A Journey to The Wild Wild (Upper) West!

A Journey to The Wild Wild (Upper) West!

To learn more about the shea butter making process and the women communities that indulge in them, we traveled (for the first time) all the way from Accra (the capital city of Ghana) to Wa. Wa is the capital center of the Upper West Region. The Upper West Region is known for having a major industry of shea butter extraction. It is mostly done on a very small scale by women in addition to their many other social roles.  

As we traveled from busy Accra to take a transit stop in Tamale (the capital of the Northern Region), we arrived at our final destination, Wa! During the time we traveled, Ghana was going through its dry season, Harmattan. This season accompanies a dry wind and burning hot sun. We thought Accra was dry, but as soon as we stepped foot on Wa, we knew who had won the contest. Despite the dry wind, there was a beautiful clear blue sky and high sun which made the environment very enjoyable.

On our way to our lodging place, we saw many yellow small motor tricycles that seemed to be operating as local taxis. We understood it had many nicknames given by the locals, such as Pragia, Yellow Yellow and Mahama Camboo. 

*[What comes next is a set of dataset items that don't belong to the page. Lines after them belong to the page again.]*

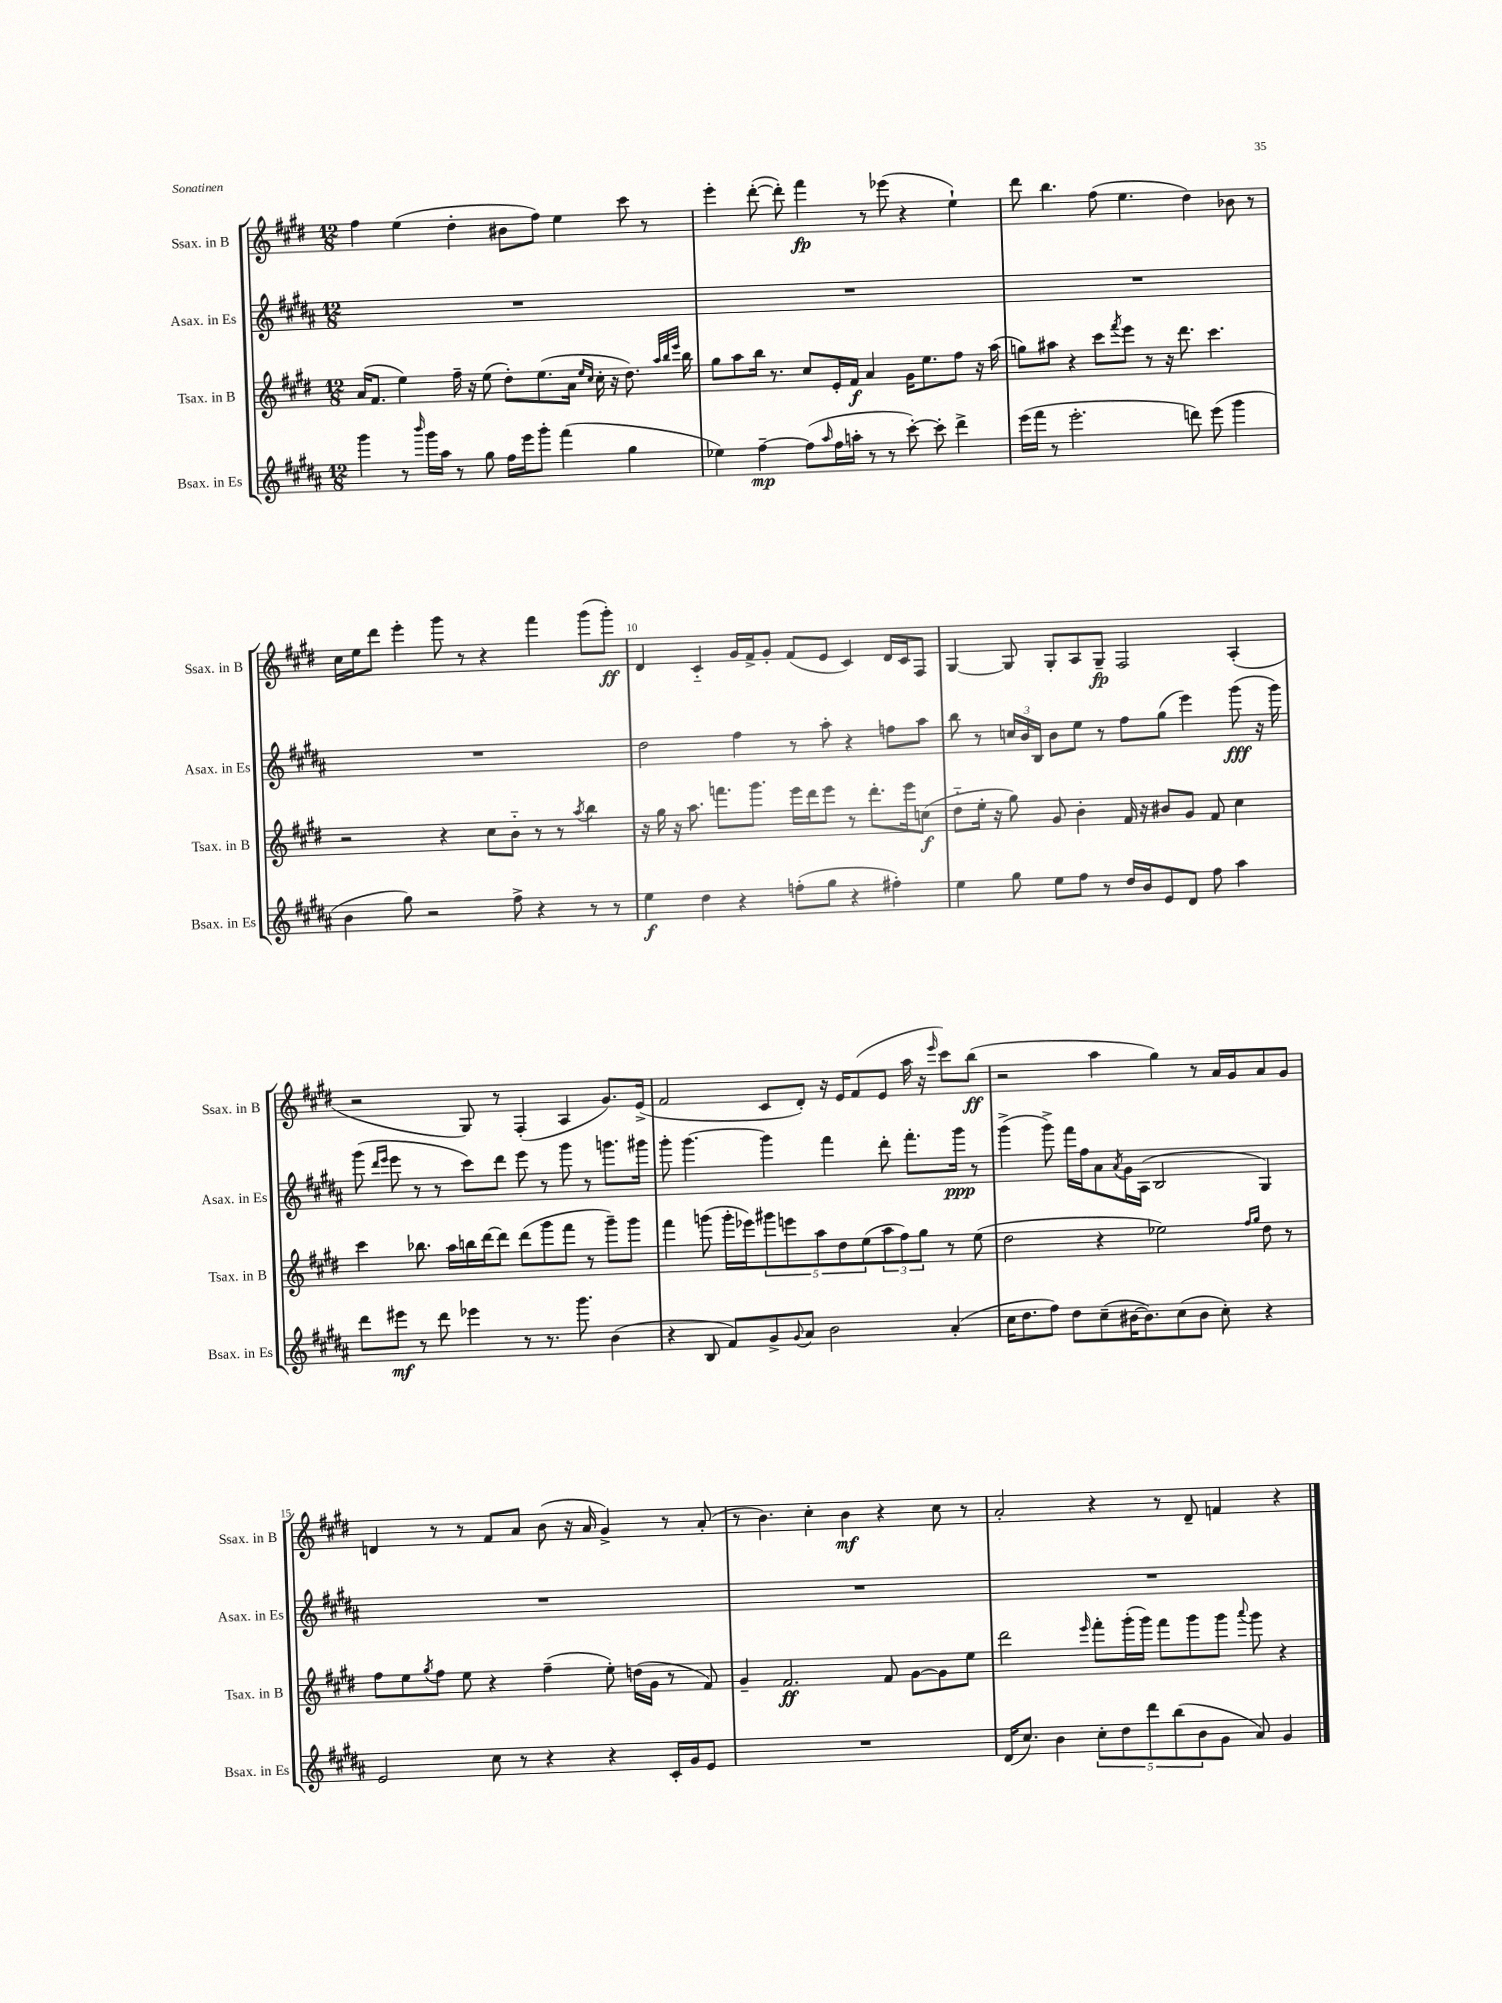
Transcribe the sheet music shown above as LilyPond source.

<<
\new StaffGroup <<
\new Staff = "s0" \with { instrumentName = "Ssax. in B" shortInstrumentName = "Ssax. in B" } {
    \clef treble \key e \major \numericTimeSignature \time 12/8
    fis''4 e''4( dis''4-. bis'8 fis''8) e''4 cis'''8 r8 |
    e'''4-. dis'''8~-.( dis'''8-.) fis'''4\fp r8 ees'''8( r4 e''4-!) |
    dis'''8 b''4. fis''8( e''4. dis''4) bes'8 r8 |
    cis''16 e''16 dis'''8 e'''4-. gis'''8 r8 r4 fis'''4 gis'''8( gis'''8-.\ff) |
    dis'4 cis'4-_ gis'16 fis'16-> gis'8-. fis'8( e'8 cis'4) dis'16 cis'16 fis8 |
    gis4~ gis8 gis8-. a8 gis8--\fp fis2 a4-.( |
    r2 gis8) r8 fis4-.( a4 gis'8.) e'16->( |
    fis'2 cis'8 dis'8-.) r16 e'16 fis'8( e'8 a''16 r16 \grace { e'''16 } cis'''8) b''8\ff( |
    r2 a''4 gis''4) r8 a'16 gis'16 a'8 gis'8 |
    d'4 r8 r8 fis'8 a'8 b'8( r16 a'16 gis'4->) r8 a'8-.( |
    r8 b'4.) cis''4-. b'4\mf r4 cis''8 r8 |
    a'2-. r4 r8 dis'8-- f'4 r4 \bar "|." |
}
\new Staff = "s1" \with { instrumentName = "Asax. in Es" shortInstrumentName = "Asax. in Es" } {
    \clef treble \key b \major \numericTimeSignature \time 12/8
    R1. |
    R1. |
    R1. |
    R1. |
    dis''2 fis''4 r8 ais''8-. r4 f''8 ais''8 |
    b''8 r8 \tuplet 3/2 { c''16 b'16 b16 } b'8 e''8 r8 fis''8 gis''8( e'''4) gis'''8\fff( r16 gis'''16) |
    gis'''8( \grace { dis'''16 e'''16 } e'''8 r8 r8 cis'''8) dis'''8 e'''8 r8 gis'''8 r8 g'''8. gis'''16 |
    gis'''8-. gis'''4.~ gis'''4 fis'''4 dis'''8-. fis'''8.-. gis'''16\ppp r8 |
    gis'''4->( gis'''8->) fis'''16 fis''16 ais'8 \acciaccatura { ais'8 } gis'16 ais16( b2 gis4) |
    R1. |
    R1. |
    R1. \bar "|." |
}
\new Staff = "s2" \with { instrumentName = "Tsax. in B" shortInstrumentName = "Tsax. in B" } {
    \clef treble \key e \major \numericTimeSignature \time 12/8
    a'16( fis'8. e''4) fis''16-- r16 e''8( dis''8-.) e''8.( a'16 \grace { e''16 cis''16 } cis''16-. r16 dis''8.) \grace { a''32 b''32 e'''32 } b''16 |
    gis''8 a''8 b''16 r8. cis''8 e'16-. fis'16\f a'4 gis'16 e''8. fis''8 r16 a''16( |
    g''8) ais''8 r4 cis'''8 \acciaccatura { fis'''8 } e'''8 r8 r16 dis'''8. cis'''4. |
    r2 r4 cis''8 b'8-_ r8 r8 \acciaccatura { a''8 } b''4 |
    r16 gis''16 r16 a''8. f'''8. gis'''8. e'''16 dis'''16 e'''8 r8 dis'''8.-. e'''16 c''8\f( |
    dis''8-_ e''16-. r16 gis''8) gis'8 b'4-. fis'16 r16 bis'8 gis'8 fis'8 cis''4 |
    cis'''4 bes''8. a''16 b''16 dis'''16~ dis'''8 dis'''8( gis'''8 fis'''8 r8 gis'''8--) gis'''8 |
    fis'''4 g'''8( g'''16-. ees'''16) \tuplet 5/4 { gis'''8 e'''8 a''8 dis''8 e''8( } \tuplet 3/2 { a''8 fis''8) gis''8 } r8 e''8( |
    dis''2 r4 ees''2) \grace { fis''16 gis''16 } dis''8 r8 |
    fis''8 e''8 \acciaccatura { gis''8 } fis''8 e''8 r4 fis''4--( e''8-.) d''16( gis'16 r8 fis'8) |
    gis'4-- fis'2.\ff fis'8 gis'8~ gis'8 e''8 |
    dis'''2 \grace { e'''16 } fis'''8-. gis'''16-.( gis'''16) fis'''8 gis'''8 gis'''8 \appoggiatura { a'''8 } gis'''8 r4 \bar "|." |
}
\new Staff = "s3" \with { instrumentName = "Bsax. in Es" shortInstrumentName = "Bsax. in Es" } {
    \clef treble \key b \major \numericTimeSignature \time 12/8
    gis'''4 r8 \grace { b'''16 } gis'''16 ais''16 r8 gis''8 fis''16 e'''16 gis'''8-. fis'''4( gis''4 |
    ees''4) fis''4~--\mp fis''8( \grace { ais''16 } fis''16 a''16-. r8 r8 cis'''8~-.) cis'''8-. dis'''4-> |
    e'''16( fis'''16 r8 e'''2.-. d'''8) e'''8( gis'''4 |
    b'4 gis''8) r2 fis''8-> r4 r8 r8 |
    e''4\f dis''4 r4 f''8-.( gis''8 r4 fis''4-.) |
    e''4 gis''8 e''8 fis''8 r8 dis''16 b'16 e'8 dis'8 fis''8 ais''4 |
    dis'''8 eis'''8\mf r8 dis'''8 ees'''4 r8 r8. gis'''8. b'4( |
    r4 b8 fis'8) gis'8-> \appoggiatura { gis'8 } ais'8 b'2 ais'4-.( |
    cis''16 dis''8. fis''8) dis''8 cis''8--( bis'16~ bis'8.) cis''8( bis'8 cis''8-.) r4 |
    e'2 cis''8 r8 r4 r4 cis'16-. gis'16 e'8 |
    R1. |
    dis'16( cis''8.) b'4 \tuplet 5/4 { cis''8-. dis''8 dis'''8 b''8( b'8 } gis'8 ais'8) gis'4 \bar "|." |
}
>>
>>
\layout { \context { \Score currentBarNumber = #6 \override BarNumber.break-visibility = ##(#f #t #t) barNumberVisibility = #(every-nth-bar-number-visible 5) } }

But as stated before, not only did we go to Wa to enjoy a new environment, our main mission was to get educated on the shea butter processing.


Shea butter processing

And so we learned that, from the forest, the shea fruits fallen from the shea tree are handpicked from the ground. After the fruits are de-pulped, the retrieved nuts are boiled with water on an open fire which would assist the process of de-shelling. Once the boiled nuts are left to dry in the Upper West sun, their shell is removed which leaves the kernels. These kernels are washed and dried which makes the bad nuts appear. Subsequently the bad nuts are separated from the good ones by hand.

As the nuts had fully dried, they were ready for the butter processing. We had the privilege to follow a true shea butter maker Efia (a pseudonym used to maintain privacy of the mentioned people) for three days. Efia does not have her own grinding meal, so she carries the nuts on her head to a local grind mealer where the nuts are crushed to small pieces. Fully crushed, the nuts are put in big pans to get thoroughly roasted. Together with her granddaughter she used a big wooden spatula called ‘Banku Ta’, to stir the crushed nuts rhythmically. The roasting of the nuts would assist the oil extraction later on. After a few hours the crushed nuts have browned and are left to cool down. On to the next batch of nuts to roast…

Once all the crushed nuts had cooled down, Efia went to the same local grinder where water is added to the nuts. This time around she went in with recognizable nuts, but she left the with a thick chocolate-like paste.  And yes, it really looked as edible as chocolate!

With this paste she went home to knead it by hand so that she can extract the butter from it. As Efia’s hands are always in butter, her glistening and youthful skin didn’t go unnoticed.

After the paste has reached a smooth consistency, it is boiled for several hours until the oil comes up to the surface and is separated from the solid residue that falls to the bottom. The oil is carefully scooped from the top and is left to solidify. *The solid brown residue is collected and could be used as substitute for charcoal. After one to two days the oil has now turned into a creamy ivory colored shea butter, ready to be packaged and sold on a local market.

Most of the shea butter processing is done by manual labor. And the women actually prefer to use they’re hands and body rather than machines for most of the proces. This is all they’ve known and all they trust on to always get the job done. All the more to respect the process of shea butter making. 

We were left very impressed and inspired. Seeing how a nut could be turned into this creamy butter, but also how a single woman used her sweat to create this butter, was unbelievable.